**KUTIPAN**
-.-.-

Sesungguhnya kunci-kunci langit dan bumi berada dalam genggaman Allah Swt. “Kepunyaan-Nya-lah kunci-kunci (perbendaharaan) langit dan bumi.”(al-Zumar: 63) Sesungguhnya, rahmat Allah senantiasa mendahului amarah-Nya. Berkenaan dengan keesaan-Nya, Allah akan menyebutkannya dalam bentuk aturan. Kalam Allah dalam al-Quran merupakan salah satu bentuk rahmat dan ini ditampilkan secara jelas dalam seluruh ayat al-Quran. Adapun mengenai putaran dari kunci-kunci tersebut, terdapat dua arah gerak. Jika bergerak ke satu sisi, ia menjadi terkuak, dan jika bergerak ke sisi yang lain, ia akan menjadi gembok (pengunci, ―peny.). Yang pertama membuka khazanah sedang yang ke dua menutup khazanah. Kunci berfungsi sebagai pembuka dan penutup.

Dalam hal ini, Allah Swt tidak berfirman: “Di sisi-Nya ada kunci-kunci untuk menutup alam gaib.” Artinya, Allah tidak menjadikan kunci sebagai alat untuk menutup pintu alam gaib. Namun Allah Swt berfirman: “Dan di sisi Allah-lah kunci-kunci semua yang gaib.”(al-An’am: 59) Allah Swt sendirilah yang membuka alam gaib dengan iradah-Nya. Adapun kalau Allah menutupnya, itu tak lain disebabkan buruknya amal perbuatan si hamba.

-.-.-

**SOAL LATIHAN 1**
Tulis ulang bagian kutipan tentang kunci-kunci langit dan bumi mulai dari "Sesungguhnya kunci-kunci langit" sampai dengan "pembuka dan penutup.", dengan mengganti "khazanah" menjadi "perbendaharaan".

-.-.-

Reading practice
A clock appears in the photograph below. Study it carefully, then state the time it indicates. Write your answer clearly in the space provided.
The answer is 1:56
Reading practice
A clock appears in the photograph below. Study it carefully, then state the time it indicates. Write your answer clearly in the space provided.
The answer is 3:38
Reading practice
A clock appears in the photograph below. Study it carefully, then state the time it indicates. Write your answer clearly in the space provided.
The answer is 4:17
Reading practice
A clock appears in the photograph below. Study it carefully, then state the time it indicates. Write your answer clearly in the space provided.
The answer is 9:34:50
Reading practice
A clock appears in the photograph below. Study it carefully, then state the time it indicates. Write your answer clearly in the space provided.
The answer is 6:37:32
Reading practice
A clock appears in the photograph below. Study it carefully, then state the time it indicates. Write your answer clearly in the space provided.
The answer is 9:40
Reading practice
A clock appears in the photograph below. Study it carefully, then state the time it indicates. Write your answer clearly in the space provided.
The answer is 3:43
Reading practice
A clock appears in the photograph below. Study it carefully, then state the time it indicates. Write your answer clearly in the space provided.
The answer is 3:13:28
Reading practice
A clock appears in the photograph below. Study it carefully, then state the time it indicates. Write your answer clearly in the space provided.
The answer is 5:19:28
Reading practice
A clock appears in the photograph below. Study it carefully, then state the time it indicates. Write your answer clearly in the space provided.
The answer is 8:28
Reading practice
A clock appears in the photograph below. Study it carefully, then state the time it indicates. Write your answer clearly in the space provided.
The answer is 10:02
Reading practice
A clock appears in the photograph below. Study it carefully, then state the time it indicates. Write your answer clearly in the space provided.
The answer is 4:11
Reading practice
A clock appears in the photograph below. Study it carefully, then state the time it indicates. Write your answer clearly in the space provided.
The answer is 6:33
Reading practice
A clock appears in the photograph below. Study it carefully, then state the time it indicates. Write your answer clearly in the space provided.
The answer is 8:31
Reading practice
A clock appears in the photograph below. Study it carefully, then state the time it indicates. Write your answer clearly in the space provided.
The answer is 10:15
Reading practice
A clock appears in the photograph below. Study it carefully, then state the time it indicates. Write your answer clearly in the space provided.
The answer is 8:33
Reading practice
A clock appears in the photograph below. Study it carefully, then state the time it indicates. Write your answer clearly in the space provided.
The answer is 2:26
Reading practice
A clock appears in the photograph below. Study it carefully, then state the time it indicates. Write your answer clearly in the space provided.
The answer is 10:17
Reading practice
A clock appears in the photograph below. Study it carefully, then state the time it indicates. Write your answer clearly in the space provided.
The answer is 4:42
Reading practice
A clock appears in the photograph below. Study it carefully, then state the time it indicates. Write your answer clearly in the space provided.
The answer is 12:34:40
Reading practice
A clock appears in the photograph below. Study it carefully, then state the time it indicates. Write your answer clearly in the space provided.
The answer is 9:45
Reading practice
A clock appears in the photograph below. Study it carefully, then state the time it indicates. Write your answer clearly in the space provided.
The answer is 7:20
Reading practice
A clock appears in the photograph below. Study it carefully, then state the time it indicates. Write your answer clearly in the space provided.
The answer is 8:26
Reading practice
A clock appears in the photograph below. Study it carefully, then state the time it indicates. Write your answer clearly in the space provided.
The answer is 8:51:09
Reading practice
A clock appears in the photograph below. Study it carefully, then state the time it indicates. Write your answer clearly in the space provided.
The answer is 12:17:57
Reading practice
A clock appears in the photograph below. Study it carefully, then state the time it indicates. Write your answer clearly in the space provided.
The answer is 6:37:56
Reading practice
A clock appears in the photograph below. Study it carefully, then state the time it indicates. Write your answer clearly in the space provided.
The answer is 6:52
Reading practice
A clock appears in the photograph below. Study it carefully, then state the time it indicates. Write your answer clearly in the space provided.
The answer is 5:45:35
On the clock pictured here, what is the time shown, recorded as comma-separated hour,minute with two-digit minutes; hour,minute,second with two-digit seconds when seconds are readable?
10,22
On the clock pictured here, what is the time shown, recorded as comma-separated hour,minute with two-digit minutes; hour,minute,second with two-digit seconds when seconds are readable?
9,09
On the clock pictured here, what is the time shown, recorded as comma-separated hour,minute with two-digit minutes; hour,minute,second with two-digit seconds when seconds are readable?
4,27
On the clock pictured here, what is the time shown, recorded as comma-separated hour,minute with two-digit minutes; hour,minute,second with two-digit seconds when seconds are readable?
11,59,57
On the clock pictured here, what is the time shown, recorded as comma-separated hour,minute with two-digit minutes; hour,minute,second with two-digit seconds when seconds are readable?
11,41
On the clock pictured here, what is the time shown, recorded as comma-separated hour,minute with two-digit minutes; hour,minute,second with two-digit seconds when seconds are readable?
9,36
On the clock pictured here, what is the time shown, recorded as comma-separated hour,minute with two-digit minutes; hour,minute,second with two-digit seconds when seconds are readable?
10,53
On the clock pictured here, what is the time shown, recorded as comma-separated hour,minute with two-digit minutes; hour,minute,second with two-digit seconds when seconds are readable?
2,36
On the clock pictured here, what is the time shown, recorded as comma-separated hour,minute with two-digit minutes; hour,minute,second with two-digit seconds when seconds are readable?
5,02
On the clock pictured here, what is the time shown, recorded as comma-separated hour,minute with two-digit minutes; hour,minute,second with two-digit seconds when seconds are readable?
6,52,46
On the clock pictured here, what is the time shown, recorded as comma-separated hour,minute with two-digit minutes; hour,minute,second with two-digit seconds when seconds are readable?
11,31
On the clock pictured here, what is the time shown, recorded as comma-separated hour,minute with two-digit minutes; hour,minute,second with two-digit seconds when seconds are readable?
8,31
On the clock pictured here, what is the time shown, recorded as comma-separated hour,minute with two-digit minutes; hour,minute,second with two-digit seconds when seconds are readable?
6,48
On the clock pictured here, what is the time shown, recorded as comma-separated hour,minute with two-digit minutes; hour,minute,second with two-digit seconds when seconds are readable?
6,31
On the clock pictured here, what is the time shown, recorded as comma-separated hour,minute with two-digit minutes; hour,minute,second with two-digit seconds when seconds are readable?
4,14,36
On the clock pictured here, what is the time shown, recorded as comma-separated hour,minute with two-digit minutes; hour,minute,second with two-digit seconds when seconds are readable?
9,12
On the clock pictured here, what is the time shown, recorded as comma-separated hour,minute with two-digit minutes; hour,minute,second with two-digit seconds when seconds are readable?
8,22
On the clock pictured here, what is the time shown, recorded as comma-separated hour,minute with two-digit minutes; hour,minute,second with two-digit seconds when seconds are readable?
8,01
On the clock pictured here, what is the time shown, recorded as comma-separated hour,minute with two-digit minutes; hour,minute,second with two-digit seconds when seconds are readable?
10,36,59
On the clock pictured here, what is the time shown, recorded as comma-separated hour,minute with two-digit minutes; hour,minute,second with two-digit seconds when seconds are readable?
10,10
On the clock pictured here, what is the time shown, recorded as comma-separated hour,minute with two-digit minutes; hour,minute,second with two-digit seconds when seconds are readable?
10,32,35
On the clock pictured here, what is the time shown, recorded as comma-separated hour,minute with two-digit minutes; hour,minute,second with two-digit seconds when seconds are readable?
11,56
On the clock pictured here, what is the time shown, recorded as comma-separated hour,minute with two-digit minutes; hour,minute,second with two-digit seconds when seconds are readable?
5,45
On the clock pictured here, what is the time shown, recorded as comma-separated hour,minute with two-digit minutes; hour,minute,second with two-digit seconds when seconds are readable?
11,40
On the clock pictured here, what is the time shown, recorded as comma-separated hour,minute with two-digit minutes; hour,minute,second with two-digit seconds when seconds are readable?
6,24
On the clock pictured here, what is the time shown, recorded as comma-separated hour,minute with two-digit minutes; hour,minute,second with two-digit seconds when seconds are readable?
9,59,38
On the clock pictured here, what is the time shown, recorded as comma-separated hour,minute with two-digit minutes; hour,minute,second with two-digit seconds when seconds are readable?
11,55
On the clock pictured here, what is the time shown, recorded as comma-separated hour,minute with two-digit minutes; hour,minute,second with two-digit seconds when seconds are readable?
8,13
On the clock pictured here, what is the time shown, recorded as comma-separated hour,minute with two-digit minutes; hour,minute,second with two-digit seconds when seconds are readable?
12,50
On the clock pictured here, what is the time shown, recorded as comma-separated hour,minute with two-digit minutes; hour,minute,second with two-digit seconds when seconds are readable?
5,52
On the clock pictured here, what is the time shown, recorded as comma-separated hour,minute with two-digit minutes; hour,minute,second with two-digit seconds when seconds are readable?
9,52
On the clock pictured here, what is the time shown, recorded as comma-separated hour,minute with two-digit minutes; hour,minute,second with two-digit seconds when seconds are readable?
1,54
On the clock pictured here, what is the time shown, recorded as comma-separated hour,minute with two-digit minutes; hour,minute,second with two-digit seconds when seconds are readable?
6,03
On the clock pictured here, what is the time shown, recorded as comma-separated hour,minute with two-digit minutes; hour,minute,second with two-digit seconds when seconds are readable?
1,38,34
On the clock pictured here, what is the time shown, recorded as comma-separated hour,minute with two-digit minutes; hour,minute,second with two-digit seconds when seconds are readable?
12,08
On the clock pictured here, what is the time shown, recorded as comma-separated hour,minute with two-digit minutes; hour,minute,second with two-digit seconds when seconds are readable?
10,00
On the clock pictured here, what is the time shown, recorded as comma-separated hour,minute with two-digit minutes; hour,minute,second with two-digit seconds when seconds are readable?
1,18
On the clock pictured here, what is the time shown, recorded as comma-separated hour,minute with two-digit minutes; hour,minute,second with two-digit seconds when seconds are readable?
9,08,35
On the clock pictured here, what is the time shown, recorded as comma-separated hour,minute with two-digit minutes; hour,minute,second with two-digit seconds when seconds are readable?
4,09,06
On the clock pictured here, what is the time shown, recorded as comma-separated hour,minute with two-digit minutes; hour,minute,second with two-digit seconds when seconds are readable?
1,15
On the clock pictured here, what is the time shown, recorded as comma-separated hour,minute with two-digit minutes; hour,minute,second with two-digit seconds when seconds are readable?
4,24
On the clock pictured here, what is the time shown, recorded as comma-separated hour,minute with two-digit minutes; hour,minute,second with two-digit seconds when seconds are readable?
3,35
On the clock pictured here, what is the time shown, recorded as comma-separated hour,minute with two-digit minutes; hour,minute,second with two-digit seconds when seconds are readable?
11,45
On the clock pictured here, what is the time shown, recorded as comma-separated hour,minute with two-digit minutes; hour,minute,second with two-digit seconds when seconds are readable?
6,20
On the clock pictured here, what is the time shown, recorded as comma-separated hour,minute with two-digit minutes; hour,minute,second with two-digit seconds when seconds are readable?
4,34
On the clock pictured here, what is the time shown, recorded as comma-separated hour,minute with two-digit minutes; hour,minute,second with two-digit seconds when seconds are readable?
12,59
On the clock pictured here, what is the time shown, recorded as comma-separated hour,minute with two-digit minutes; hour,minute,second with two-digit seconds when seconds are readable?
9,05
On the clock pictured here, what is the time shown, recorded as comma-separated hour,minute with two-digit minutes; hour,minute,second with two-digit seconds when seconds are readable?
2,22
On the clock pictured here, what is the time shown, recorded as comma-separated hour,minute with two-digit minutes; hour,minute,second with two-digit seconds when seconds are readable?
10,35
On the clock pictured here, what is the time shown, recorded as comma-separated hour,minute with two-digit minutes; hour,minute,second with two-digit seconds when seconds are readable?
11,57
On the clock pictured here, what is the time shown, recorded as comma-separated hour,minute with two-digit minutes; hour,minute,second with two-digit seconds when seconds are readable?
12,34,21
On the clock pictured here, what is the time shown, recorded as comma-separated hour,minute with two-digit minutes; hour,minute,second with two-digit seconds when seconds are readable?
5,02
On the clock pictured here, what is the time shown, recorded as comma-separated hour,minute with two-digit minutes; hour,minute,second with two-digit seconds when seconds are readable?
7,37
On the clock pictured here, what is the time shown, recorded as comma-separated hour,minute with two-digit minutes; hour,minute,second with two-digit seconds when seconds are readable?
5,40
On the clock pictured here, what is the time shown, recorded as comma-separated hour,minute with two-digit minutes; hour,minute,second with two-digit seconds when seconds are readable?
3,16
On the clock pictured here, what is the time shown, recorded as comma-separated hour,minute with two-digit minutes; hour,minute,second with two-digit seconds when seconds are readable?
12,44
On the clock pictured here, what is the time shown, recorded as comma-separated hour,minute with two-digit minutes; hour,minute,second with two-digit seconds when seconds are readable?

-.-.-

**SOAL LATIHAN 2**
Ubah catatan mulai dari awal catatan sampai dengan baris yang memuat "The answer is 8:28" menjadi CSV dua kolom bernama teks dan jawaban, dengan satu baris untuk setiap catatan dan hanya mencakup catatan tersebut. Letakkan teks dan jawabannya masing-masing dalam satu kolom bertanda kutip, dan ganti setiap jeda baris dengan spasi.

**JAWABAN TERTULIS 1**
Sesungguhnya kunci-kunci langit dan bumi berada dalam genggaman Allah Swt. “Kepunyaan-Nya-lah kunci-kunci (perbendaharaan) langit dan bumi.”(al-Zumar: 63) Sesungguhnya, rahmat Allah senantiasa mendahului amarah-Nya. Berkenaan dengan keesaan-Nya, Allah akan menyebutkannya dalam bentuk aturan. Kalam Allah dalam al-Quran merupakan salah satu bentuk rahmat dan ini ditampilkan secara jelas dalam seluruh ayat al-Quran. Adapun mengenai putaran dari kunci-kunci tersebut, terdapat dua arah gerak. Jika bergerak ke satu sisi, ia menjadi terkuak, dan jika bergerak ke sisi yang lain, ia akan menjadi gembok (pengunci, ―peny.). Yang pertama membuka perbendaharaan sedang yang ke dua menutup perbendaharaan. Kunci berfungsi sebagai pembuka dan penutup.

**JAWABAN TERTULIS 2**
teks,jawaban
"Reading practice A clock appears in the photograph below. Study it carefully, then state the time it indicates. Write your answer clearly in the space provided. The answer is","1:56"
"Reading practice A clock appears in the photograph below. Study it carefully, then state the time it indicates. Write your answer clearly in the space provided. The answer is","3:38"
"Reading practice A clock appears in the photograph below. Study it carefully, then state the time it indicates. Write your answer clearly in the space provided. The answer is","4:17"
"Reading practice A clock appears in the photograph below. Study it carefully, then state the time it indicates. Write your answer clearly in the space provided. The answer is","9:34:50"
"Reading practice A clock appears in the photograph below. Study it carefully, then state the time it indicates. Write your answer clearly in the space provided. The answer is","6:37:32"
"Reading practice A clock appears in the photograph below. Study it carefully, then state the time it indicates. Write your answer clearly in the space provided. The answer is","9:40"
"Reading practice A clock appears in the photograph below. Study it carefully, then state the time it indicates. Write your answer clearly in the space provided. The answer is","3:43"
"Reading practice A clock appears in the photograph below. Study it carefully, then state the time it indicates. Write your answer clearly in the space provided. The answer is","3:13:28"
"Reading practice A clock appears in the photograph below. Study it carefully, then state the time it indicates. Write your answer clearly in the space provided. The answer is","5:19:28"
"Reading practice A clock appears in the photograph below. Study it carefully, then state the time it indicates. Write your answer clearly in the space provided. The answer is","8:28"